- District: Tower Hamlets
- Electorate: 60,334 (1973); 59,799 (1977); 59,997 (1981);
- Area: 1,164 hectares (11.64 km^{2})

Former electoral division
- Created: 1973
- Abolished: 1986
- Member: 1
- Created from: Tower Hamlets

= Stepney and Poplar (electoral division) =

Electoral division in Greater London, 1973–1986

Stepney and Poplar was an electoral division for the purposes of elections to the Greater London Council. The constituency elected one councillor for a four-year term in 1973, 1977 and 1981, with the final term extended for an extra year ahead of the abolition of the Greater London Council.

==History==
It was planned to use the same boundaries as the Westminster Parliament constituencies for election of councillors to the Greater London Council (GLC), as had been the practice for elections to the predecessor London County Council, but those that existed in 1965 crossed the Greater London boundary. Until new constituencies could be settled, the 32 London boroughs were used as electoral areas. The London Borough of Tower Hamlets formed the Tower Hamlets electoral division. This was used for the Greater London Council elections in 1964, 1967 and 1970.

The new constituencies were settled following the Second Periodic Review of Westminster constituencies and the new electoral division matched the boundaries of the Stepney and Poplar parliamentary constituency.

It covered an area of 1164 hectare.

==Elections==
The Stepney and Poplar constituency was used for the Greater London Council elections in 1973, 1977 and 1981. One councillor was elected at each election using first-past-the-post voting.

John Patrick Branagan, who was successful at every election to the constituency, was previously elected to represent Tower Hamlets in 1964, 1967 and 1970. He represented Poplar on the London County Council from 1949 to 1965.

===1973 election===
The fourth election to the GLC (and first using revised boundaries) was held on 12 April 1973. The electorate was 60,334 and one Labour Party councillor was elected. The turnout was 24.1%. The councillor was elected for a three-year term. This was extended for an extra year in 1976 when the electoral cycle was switched to four-yearly.

1973 Greater London Council election: Stepney and Poplar
| Party |  | Candidate | Votes | % | ±% |
|---|---|---|---|---|---|
|  | Labour | John Patrick Branagan | 13,062 | 89.80 |  |
|  | Conservative | P. E. Bridge | 782 | 5.38 |  |
|  | Communist | Max Samuel Levitas | 703 | 4.83 |  |
| Turnout |  |  |  |  |  |
|  | Labour win (new seat) |  |  |  |  |

===1977 election===
The fifth election to the GLC (and second using revised boundaries) was held on 5 May 1977. The electorate was 59,799 and one Labour Party councillor was elected. The turnout was 28.7%. The councillor was elected for a four-year term.

_Given request A_
According to the Stepney and Poplar article, which councillor won every election held in the constituency?
_Given request B_
Carry on with the Stepney and Poplar article from the point where it stops, in the same encyclopedic style.
The items are not needed for this work.

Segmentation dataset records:
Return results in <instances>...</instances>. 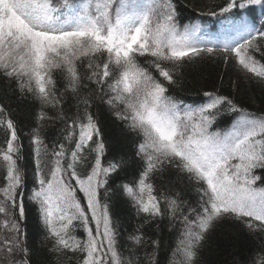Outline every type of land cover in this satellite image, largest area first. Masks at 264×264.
I'll list each match as a JSON object with an SVG mask.
<instances>
[{
	"label": "snow or ice",
	"instance_id": "1",
	"mask_svg": "<svg viewBox=\"0 0 264 264\" xmlns=\"http://www.w3.org/2000/svg\"><path fill=\"white\" fill-rule=\"evenodd\" d=\"M205 63L236 79L169 94ZM221 228L264 264V0H0V264H217Z\"/></svg>",
	"mask_w": 264,
	"mask_h": 264
},
{
	"label": "trees",
	"instance_id": "2",
	"mask_svg": "<svg viewBox=\"0 0 264 264\" xmlns=\"http://www.w3.org/2000/svg\"><path fill=\"white\" fill-rule=\"evenodd\" d=\"M197 3H211L213 0H196ZM225 68L222 64L214 65L211 63H205L196 66L190 71L185 72L183 86L173 88L170 91V95H175L178 99H183L186 104L199 105L206 102V98L203 93L208 91H214L220 87V78L223 75L225 82L231 77L236 79L235 74L230 70L228 75H224ZM231 92L230 88L225 89V94ZM249 91L246 85H241L239 93H237V99L244 101V106H250L248 101ZM259 95V93H257ZM231 121L224 117L216 125L219 128L227 127ZM135 220L131 221L134 225ZM28 230L31 237H35L37 243L42 242V236L38 234V229L35 225V221L30 218ZM131 231V228H129ZM174 242V241H173ZM251 240L243 233L237 232L235 228L225 230L224 228L218 229L211 236V247L206 249L204 256L211 261L217 262V264H225L226 261H231L236 258L238 254H243L248 249Z\"/></svg>",
	"mask_w": 264,
	"mask_h": 264
}]
</instances>
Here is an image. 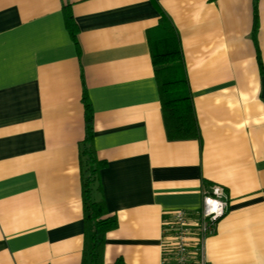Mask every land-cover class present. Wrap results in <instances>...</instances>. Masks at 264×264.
Wrapping results in <instances>:
<instances>
[{"label":"crops","instance_id":"1","mask_svg":"<svg viewBox=\"0 0 264 264\" xmlns=\"http://www.w3.org/2000/svg\"><path fill=\"white\" fill-rule=\"evenodd\" d=\"M258 11L255 41L254 0H0V264H95L84 95L104 163L91 198L118 223L104 264H162L164 222L213 184L230 207L208 264H264V0ZM164 14L200 140L167 135L148 42Z\"/></svg>","mask_w":264,"mask_h":264},{"label":"trees","instance_id":"2","mask_svg":"<svg viewBox=\"0 0 264 264\" xmlns=\"http://www.w3.org/2000/svg\"><path fill=\"white\" fill-rule=\"evenodd\" d=\"M258 4L259 0H254L255 41L259 28ZM64 15L66 26L72 38L76 40L78 29L71 9L65 8ZM148 42L168 138L200 140L201 133L183 59L180 34L168 15L164 14L158 27L148 32ZM83 102L86 117V138L81 149L84 210L86 218L94 222V263L104 264L106 235L114 230L118 223L102 201L95 202L91 198L92 185L104 163L99 162L94 153L93 110L87 95H84ZM85 260L84 256V263ZM115 264L125 263L117 260Z\"/></svg>","mask_w":264,"mask_h":264},{"label":"built area","instance_id":"3","mask_svg":"<svg viewBox=\"0 0 264 264\" xmlns=\"http://www.w3.org/2000/svg\"><path fill=\"white\" fill-rule=\"evenodd\" d=\"M226 189L213 184L204 191L201 208L195 212L175 210L164 222L162 264H208L205 242L229 211Z\"/></svg>","mask_w":264,"mask_h":264},{"label":"water","instance_id":"4","mask_svg":"<svg viewBox=\"0 0 264 264\" xmlns=\"http://www.w3.org/2000/svg\"><path fill=\"white\" fill-rule=\"evenodd\" d=\"M262 86H263L262 98L264 99V77L262 78Z\"/></svg>","mask_w":264,"mask_h":264}]
</instances>
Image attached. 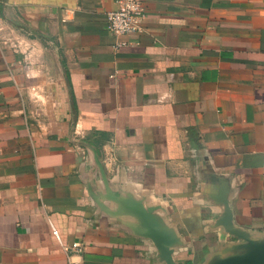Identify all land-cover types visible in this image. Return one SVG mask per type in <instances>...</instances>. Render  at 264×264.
Masks as SVG:
<instances>
[{
  "label": "crops",
  "instance_id": "1",
  "mask_svg": "<svg viewBox=\"0 0 264 264\" xmlns=\"http://www.w3.org/2000/svg\"><path fill=\"white\" fill-rule=\"evenodd\" d=\"M119 1L0 0V264L264 253V0Z\"/></svg>",
  "mask_w": 264,
  "mask_h": 264
},
{
  "label": "built area",
  "instance_id": "2",
  "mask_svg": "<svg viewBox=\"0 0 264 264\" xmlns=\"http://www.w3.org/2000/svg\"><path fill=\"white\" fill-rule=\"evenodd\" d=\"M145 16L142 0H120L115 10L106 13V27L111 33L119 37L139 36L144 32L143 24ZM123 44L125 43H121V45ZM47 221L51 235L68 256H70L71 251H80L78 248L69 250L63 244L59 231L52 224L51 220L48 219Z\"/></svg>",
  "mask_w": 264,
  "mask_h": 264
},
{
  "label": "water",
  "instance_id": "3",
  "mask_svg": "<svg viewBox=\"0 0 264 264\" xmlns=\"http://www.w3.org/2000/svg\"><path fill=\"white\" fill-rule=\"evenodd\" d=\"M230 264H264V253L260 255H248L234 260Z\"/></svg>",
  "mask_w": 264,
  "mask_h": 264
}]
</instances>
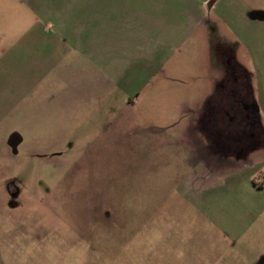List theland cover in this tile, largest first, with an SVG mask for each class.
Wrapping results in <instances>:
<instances>
[{"label": "rangeland", "instance_id": "rangeland-1", "mask_svg": "<svg viewBox=\"0 0 264 264\" xmlns=\"http://www.w3.org/2000/svg\"><path fill=\"white\" fill-rule=\"evenodd\" d=\"M0 264H264V0H0Z\"/></svg>", "mask_w": 264, "mask_h": 264}, {"label": "crops", "instance_id": "crops-1", "mask_svg": "<svg viewBox=\"0 0 264 264\" xmlns=\"http://www.w3.org/2000/svg\"><path fill=\"white\" fill-rule=\"evenodd\" d=\"M201 11H202L201 13H200L199 9L197 11H195L192 7H190L188 9V12L190 13V20H188L189 21L188 23H189V28H191V29H190V33L187 34L186 38H187V40L190 41L191 39H193L197 35L198 37H201L199 42L204 41V43H206L207 42L206 40L210 39L209 35H211V31L209 29V24H210L209 17H210L211 12L209 9L205 12L202 9H201ZM194 25H195V28H193ZM205 25H206V27L208 26L207 34L204 33V28H205L204 26ZM188 86H189V84L183 85L184 88H187ZM244 86L245 85H239V87H244ZM214 87L217 88L216 89L217 92H216V95L214 96V98L223 97L224 92L226 91L227 85L225 83H222V84H218ZM234 99L236 100V102L239 103V105H241V101L242 100L245 101L246 97H244V98L238 97L237 98V96H235ZM218 103H220V102L217 100H213V102H212V104H218ZM199 104H200V102H198V100H196L195 102L191 103V106L196 107V105L198 106ZM197 153L200 154L199 152H197ZM203 164L205 165V163H203Z\"/></svg>", "mask_w": 264, "mask_h": 264}]
</instances>
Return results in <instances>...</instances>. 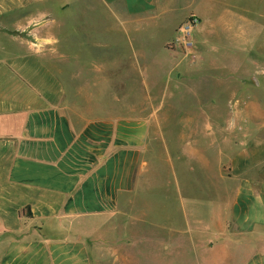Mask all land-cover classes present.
<instances>
[{
	"label": "crops",
	"instance_id": "crops-1",
	"mask_svg": "<svg viewBox=\"0 0 264 264\" xmlns=\"http://www.w3.org/2000/svg\"><path fill=\"white\" fill-rule=\"evenodd\" d=\"M179 1L0 0V18L27 15L12 26L25 35L0 37V264H97L83 224L117 215L145 193L147 156L160 144L168 146L161 124L169 121L156 117V102L186 58L154 51L145 63L152 71L151 83L143 76L141 84L138 78L145 99L126 103L130 97L125 96L119 105L116 95L101 115L76 111L68 101L67 82L46 60L56 49L61 72H83L79 50L92 52L101 45L85 21L96 17L94 3L128 32L140 29L138 23L155 12L180 10ZM183 1L190 9L202 2L209 12L222 4L224 15L212 23L211 33L221 36L222 29L235 36L234 45H250L248 56L240 59L249 62V72H235L240 84L227 106L239 110L233 127L237 149L213 177L207 165L183 168L186 200L181 196L180 209L183 191L178 168L172 166L176 195L160 201L170 204L172 214L176 206L177 214L167 230L154 235L152 249L139 244L136 264H264V101L255 91L264 85V27L234 19L229 0ZM190 9L197 15V9ZM110 45L119 43L112 38ZM195 50L203 62L205 40L195 38ZM115 61L118 56L113 68ZM180 70L177 79L189 69ZM210 178L219 187L215 200L199 196L206 193ZM160 225L165 227L166 221L160 219Z\"/></svg>",
	"mask_w": 264,
	"mask_h": 264
},
{
	"label": "rangeland",
	"instance_id": "rangeland-1",
	"mask_svg": "<svg viewBox=\"0 0 264 264\" xmlns=\"http://www.w3.org/2000/svg\"><path fill=\"white\" fill-rule=\"evenodd\" d=\"M203 1L207 2V0ZM229 1L231 2L229 7L236 12L234 19L238 18V21L244 23L243 18H246L264 27V0ZM93 5L98 7L97 10H92V15L94 16L95 12L96 17L91 19L89 15L85 21H87L86 24L93 26L92 37H97L101 45H98L97 49L92 52L79 50L81 59L78 67L83 72H72V69L71 72H61L56 49L54 54L46 60L55 71L54 73L67 82L69 90V98H67L77 107L76 111L101 115L106 111L107 101L116 95L120 98L116 103L119 105L125 96L130 97L126 103L139 101L138 96H141L140 100H143L146 96V89L142 90V78L145 76L146 82L149 83L152 80V76H148V72H152L151 68H146L145 65L149 55L159 51L170 54L176 60L186 58L184 64H181L179 70L172 75L173 81H167V88L156 102V117L162 119L165 116L169 121L168 124H161L168 146L160 144L153 155L147 156L149 167L145 173V193L142 192L141 198L135 199L119 214L83 224L84 230L90 234L87 238L95 249L94 256L97 264H136L139 257V244L152 249L155 245L154 235L167 230L172 216L177 214L175 204H173L174 214H172L170 204L160 201L165 196L176 195L172 166L178 168L180 189L183 191L178 197L177 206L180 209V198L181 196L184 199L186 197L183 187L186 178L181 172L183 168L192 169L207 165L213 177L212 174H216L219 169L227 166L236 151L238 141L233 135V127L239 110L227 106L233 99L234 88L240 84L235 77V72H249V62L240 59L248 56L250 45L249 43L243 46L234 45L235 36H230L229 32L221 31L222 29L220 30L221 36L211 33L212 23L224 15L221 11L222 4L217 6L218 9L213 12H209L202 2L199 6L196 3V6L192 7V9H197L198 16H195L200 20L192 33L193 50L197 62H192L182 49L171 48L178 36L179 27L192 16L191 12H188L190 6L185 7L186 3L183 0L178 3L177 8L180 10L155 12L138 23L140 29L137 28L135 31L129 28L128 32L123 29V24L114 15L98 3ZM26 16L24 12H18L0 18V37H5L6 33L25 35L24 31L13 29L12 26L14 21H25ZM48 17L46 20L51 19L50 16ZM85 21L83 19V24ZM84 26L82 28L83 38L86 30V25ZM106 26H112L113 29L109 30ZM198 37L205 40L207 47L206 59L201 63L199 52L195 50V38ZM112 38L119 43V45H114L117 46L115 52L113 45H110ZM238 48L242 51L235 52L234 49ZM114 55L118 56V61H115L117 68L112 67ZM73 63L69 62L70 67ZM183 68L189 70L183 72L182 77L177 79L175 74L180 73V69ZM122 72L126 75L115 76ZM80 73L82 75L78 77L77 74ZM138 78L141 84L138 83ZM247 83L249 88L251 86L249 78ZM176 84L177 90L175 89ZM261 86H263L261 89L255 88V91L264 101V85ZM137 91H140V94H137ZM249 95L250 92L245 94L247 97ZM127 110L134 111L131 108ZM250 112L252 111L247 110L248 118L251 116ZM154 131H158L157 125ZM161 183L164 185L160 186ZM140 185L139 183L138 193L141 194ZM218 188L217 180L210 178L206 193L204 196L200 194L199 196L215 200L219 194ZM210 213L211 209L209 217L212 216ZM176 217L178 218L176 221L185 229L184 221L179 216ZM160 219L166 221L165 227L160 225ZM197 255L202 256L200 253Z\"/></svg>",
	"mask_w": 264,
	"mask_h": 264
},
{
	"label": "built area",
	"instance_id": "built-area-1",
	"mask_svg": "<svg viewBox=\"0 0 264 264\" xmlns=\"http://www.w3.org/2000/svg\"><path fill=\"white\" fill-rule=\"evenodd\" d=\"M200 22L199 18L192 15L186 22H184L178 29V36L176 41L172 43L171 48L182 49L184 54L190 58L192 62H197L196 54L194 53V41L192 33ZM178 45V46H177Z\"/></svg>",
	"mask_w": 264,
	"mask_h": 264
}]
</instances>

_Exercise result A_
John Patrick Branagan won every election to the constituency.

_Exercise result B_
1977 Greater London Council election: Stepney and Poplar
| Party |  | Candidate | Votes | % | ±% |
|---|---|---|---|---|---|
|  | Labour | John Patrick Branagan | 10,129 | 59.03 |  |
|  | Conservative | S. P. Williams | 2,914 | 16.98 |  |
|  | National Front | F. C. Berry | 2,819 | 16.42 |  |
|  | Liberal | M. Caplan | 591 | 3.44 |  |
|  | Communist | Max Samuel Levitas | 553 | 3.22 |  |
|  | GLC Abolitionist Campaign | M. I. Macdonald | 163 | 0.95 |  |
| Turnout |  |  |  |  |  |
|  | Labour hold |  | Swing |  |  |

===1981 election===
The sixth and final election to the GLC (and third using revised boundaries) was held on 7 May 1981. The electorate was 59,997 and one Labour Party councillor was elected. The turnout was 31.8%. The councillor was elected for a four-year term, extended by an extra year by the Local Government (Interim Provisions) Act 1984, ahead of the abolition of the council.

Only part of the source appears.